YOUR OBJECTIVE: Down to the last line, output the records below exactly.

Data excerpts

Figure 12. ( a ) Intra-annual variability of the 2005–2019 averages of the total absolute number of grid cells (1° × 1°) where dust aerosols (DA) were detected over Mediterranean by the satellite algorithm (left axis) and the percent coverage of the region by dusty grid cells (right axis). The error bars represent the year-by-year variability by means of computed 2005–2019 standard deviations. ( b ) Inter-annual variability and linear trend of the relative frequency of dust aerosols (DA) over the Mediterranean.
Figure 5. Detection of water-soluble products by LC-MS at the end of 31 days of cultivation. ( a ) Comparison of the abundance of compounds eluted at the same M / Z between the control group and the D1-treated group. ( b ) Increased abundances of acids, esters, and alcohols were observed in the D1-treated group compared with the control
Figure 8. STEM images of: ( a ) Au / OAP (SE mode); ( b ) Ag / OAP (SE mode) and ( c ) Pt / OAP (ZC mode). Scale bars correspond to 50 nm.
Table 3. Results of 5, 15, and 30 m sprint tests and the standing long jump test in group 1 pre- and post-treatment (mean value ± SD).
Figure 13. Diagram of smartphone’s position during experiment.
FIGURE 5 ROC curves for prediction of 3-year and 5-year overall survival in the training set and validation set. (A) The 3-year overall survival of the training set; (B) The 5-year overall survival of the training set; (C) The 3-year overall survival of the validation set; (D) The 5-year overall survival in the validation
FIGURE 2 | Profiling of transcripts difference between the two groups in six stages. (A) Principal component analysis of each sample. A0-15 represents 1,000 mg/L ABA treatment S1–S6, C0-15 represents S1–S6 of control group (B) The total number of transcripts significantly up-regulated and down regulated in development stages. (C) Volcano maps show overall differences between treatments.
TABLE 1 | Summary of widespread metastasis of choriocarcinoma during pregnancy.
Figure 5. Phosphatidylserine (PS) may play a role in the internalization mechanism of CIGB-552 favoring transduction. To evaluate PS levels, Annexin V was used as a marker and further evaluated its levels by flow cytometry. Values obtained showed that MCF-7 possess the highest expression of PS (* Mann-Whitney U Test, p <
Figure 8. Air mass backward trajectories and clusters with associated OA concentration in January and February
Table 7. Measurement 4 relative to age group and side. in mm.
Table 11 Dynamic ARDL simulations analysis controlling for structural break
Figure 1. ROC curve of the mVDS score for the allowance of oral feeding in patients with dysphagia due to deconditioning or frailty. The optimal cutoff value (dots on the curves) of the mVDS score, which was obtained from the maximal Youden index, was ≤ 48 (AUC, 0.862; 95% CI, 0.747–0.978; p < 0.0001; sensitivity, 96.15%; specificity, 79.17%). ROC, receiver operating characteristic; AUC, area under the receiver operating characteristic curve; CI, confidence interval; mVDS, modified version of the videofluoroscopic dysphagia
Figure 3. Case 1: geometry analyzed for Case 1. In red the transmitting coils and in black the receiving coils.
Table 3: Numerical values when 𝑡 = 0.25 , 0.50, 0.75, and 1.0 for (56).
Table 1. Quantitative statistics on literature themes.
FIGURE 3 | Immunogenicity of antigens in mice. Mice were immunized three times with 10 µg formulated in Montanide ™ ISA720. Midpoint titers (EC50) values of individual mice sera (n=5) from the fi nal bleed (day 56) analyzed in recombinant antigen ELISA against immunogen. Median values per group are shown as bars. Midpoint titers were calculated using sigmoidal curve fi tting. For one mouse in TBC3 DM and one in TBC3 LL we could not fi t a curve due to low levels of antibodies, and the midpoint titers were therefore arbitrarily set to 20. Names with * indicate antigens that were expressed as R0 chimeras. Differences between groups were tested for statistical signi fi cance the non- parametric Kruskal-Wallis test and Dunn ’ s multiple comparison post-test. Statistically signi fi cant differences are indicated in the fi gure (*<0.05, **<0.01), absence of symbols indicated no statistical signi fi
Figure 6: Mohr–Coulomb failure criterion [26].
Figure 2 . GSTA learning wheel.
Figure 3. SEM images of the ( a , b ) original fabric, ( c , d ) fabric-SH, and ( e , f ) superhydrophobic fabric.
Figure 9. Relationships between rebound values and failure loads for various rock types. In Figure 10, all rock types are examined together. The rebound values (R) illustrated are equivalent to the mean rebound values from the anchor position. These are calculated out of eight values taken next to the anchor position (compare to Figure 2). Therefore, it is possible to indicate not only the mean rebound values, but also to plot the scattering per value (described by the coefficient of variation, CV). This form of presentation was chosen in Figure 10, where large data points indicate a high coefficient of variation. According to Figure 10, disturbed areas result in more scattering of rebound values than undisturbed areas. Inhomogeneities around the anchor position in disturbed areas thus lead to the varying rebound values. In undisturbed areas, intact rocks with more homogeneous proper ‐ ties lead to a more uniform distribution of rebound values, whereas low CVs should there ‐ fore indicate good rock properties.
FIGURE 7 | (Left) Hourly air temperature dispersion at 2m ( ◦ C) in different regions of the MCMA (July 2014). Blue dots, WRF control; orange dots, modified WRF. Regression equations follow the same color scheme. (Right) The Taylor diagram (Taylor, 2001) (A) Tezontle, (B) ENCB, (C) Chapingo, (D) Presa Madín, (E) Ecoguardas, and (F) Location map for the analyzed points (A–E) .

EXERCISE SOLUTION:
Figure 12. ( a ) Intra-annual variability of the 2005–2019 averages of the total absolute number of grid cells (1° × 1°) where dust aerosols (DA) were detected over Mediterranean by the satellite algorithm (left axis) and the percent coverage of the region by dusty grid cells (right axis). The error bars represent the year-by-year variability by means of computed 2005–2019 standard deviations. ( b ) Inter-annual variability and linear trend of the relative frequency of dust aerosols (DA) over the Mediterranean.
Figure 5. Detection of water-soluble products by LC-MS at the end of 31 days of cultivation. ( a ) Comparison of the abundance of compounds eluted at the same M / Z between the control group and the D1-treated group. ( b ) Increased abundances of acids, esters, and alcohols were observed in the D1-treated group compared with the control
Figure 8. STEM images of: ( a ) Au / OAP (SE mode); ( b ) Ag / OAP (SE mode) and ( c ) Pt / OAP (ZC mode). Scale bars correspond to 50 nm.
Table 3. Results of 5, 15, and 30 m sprint tests and the standing long jump test in group 1 pre- and post-treatment (mean value ± SD).
Figure 13. Diagram of smartphone’s position during experiment.
FIGURE 5 ROC curves for prediction of 3-year and 5-year overall survival in the training set and validation set. (A) The 3-year overall survival of the training set; (B) The 5-year overall survival of the training set; (C) The 3-year overall survival of the validation set; (D) The 5-year overall survival in the validation
FIGURE 2 | Profiling of transcripts difference between the two groups in six stages. (A) Principal component analysis of each sample. A0-15 represents 1,000 mg/L ABA treatment S1–S6, C0-15 represents S1–S6 of control group (B) The total number of transcripts significantly up-regulated and down regulated in development stages. (C) Volcano maps show overall differences between treatments.
TABLE 1 | Summary of widespread metastasis of choriocarcinoma during pregnancy.
Figure 5. Phosphatidylserine (PS) may play a role in the internalization mechanism of CIGB-552 favoring transduction. To evaluate PS levels, Annexin V was used as a marker and further evaluated its levels by flow cytometry. Values obtained showed that MCF-7 possess the highest expression of PS (* Mann-Whitney U Test, p <
Figure 8. Air mass backward trajectories and clusters with associated OA concentration in January and February
Table 7. Measurement 4 relative to age group and side. in mm.
Table 11 Dynamic ARDL simulations analysis controlling for structural break
Figure 1. ROC curve of the mVDS score for the allowance of oral feeding in patients with dysphagia due to deconditioning or frailty. The optimal cutoff value (dots on the curves) of the mVDS score, which was obtained from the maximal Youden index, was ≤ 48 (AUC, 0.862; 95% CI, 0.747–0.978; p < 0.0001; sensitivity, 96.15%; specificity, 79.17%). ROC, receiver operating characteristic; AUC, area under the receiver operating characteristic curve; CI, confidence interval; mVDS, modified version of the videofluoroscopic dysphagia
Figure 3. Case 1: geometry analyzed for Case 1. In red the transmitting coils and in black the receiving coils.
Table 3: Numerical values when 𝑡 = 0.25 , 0.50, 0.75, and 1.0 for (56).
Table 1. Quantitative statistics on literature themes.
FIGURE 3 | Immunogenicity of antigens in mice. Mice were immunized three times with 10 µg formulated in Montanide ™ ISA720. Midpoint titers (EC50) values of individual mice sera (n=5) from the fi nal bleed (day 56) analyzed in recombinant antigen ELISA against immunogen. Median values per group are shown as bars. Midpoint titers were calculated using sigmoidal curve fi tting. For one mouse in TBC3 DM and one in TBC3 LL we could not fi t a curve due to low levels of antibodies, and the midpoint titers were therefore arbitrarily set to 20. Names with * indicate antigens that were expressed as R0 chimeras. Differences between groups were tested for statistical signi fi cance the non- parametric Kruskal-Wallis test and Dunn ’ s multiple comparison post-test. Statistically signi fi cant differences are indicated in the fi gure (*<0.05, **<0.01), absence of symbols indicated no statistical signi fi
Figure 6: Mohr–Coulomb failure criterion [26].
Figure 2 . GSTA learning wheel.
Figure 3. SEM images of the ( a , b ) original fabric, ( c , d ) fabric-SH, and ( e , f ) superhydrophobic fabric.
Figure 9. Relationships between rebound values and failure loads for various rock types. In Figure 10, all rock types are examined together. The rebound values (R) illustrated are equivalent to the mean rebound values from the anchor position. These are calculated out of eight values taken next to the anchor position (compare to Figure 2). Therefore, it is possible to indicate not only the mean rebound values, but also to plot the scattering per value (described by the coefficient of variation, CV). This form of presentation was chosen in Figure 10, where large data points indicate a high coefficient of variation. According to Figure 10, disturbed areas result in more scattering of rebound values than undisturbed areas. Inhomogeneities around the anchor position in disturbed areas thus lead to the varying rebound values. In undisturbed areas, intact rocks with more homogeneous proper ‐ ties lead to a more uniform distribution of rebound values, whereas low CVs should there ‐ fore indicate good rock properties.
FIGURE 7 | (Left) Hourly air temperature dispersion at 2m ( ◦ C) in different regions of the MCMA (July 2014). Blue dots, WRF control; orange dots, modified WRF. Regression equations follow the same color scheme. (Right) The Taylor diagram (Taylor, 2001) (A) Tezontle, (B) ENCB, (C) Chapingo, (D) Presa Madín, (E) Ecoguardas, and (F) Location map for the analyzed points (A–E) .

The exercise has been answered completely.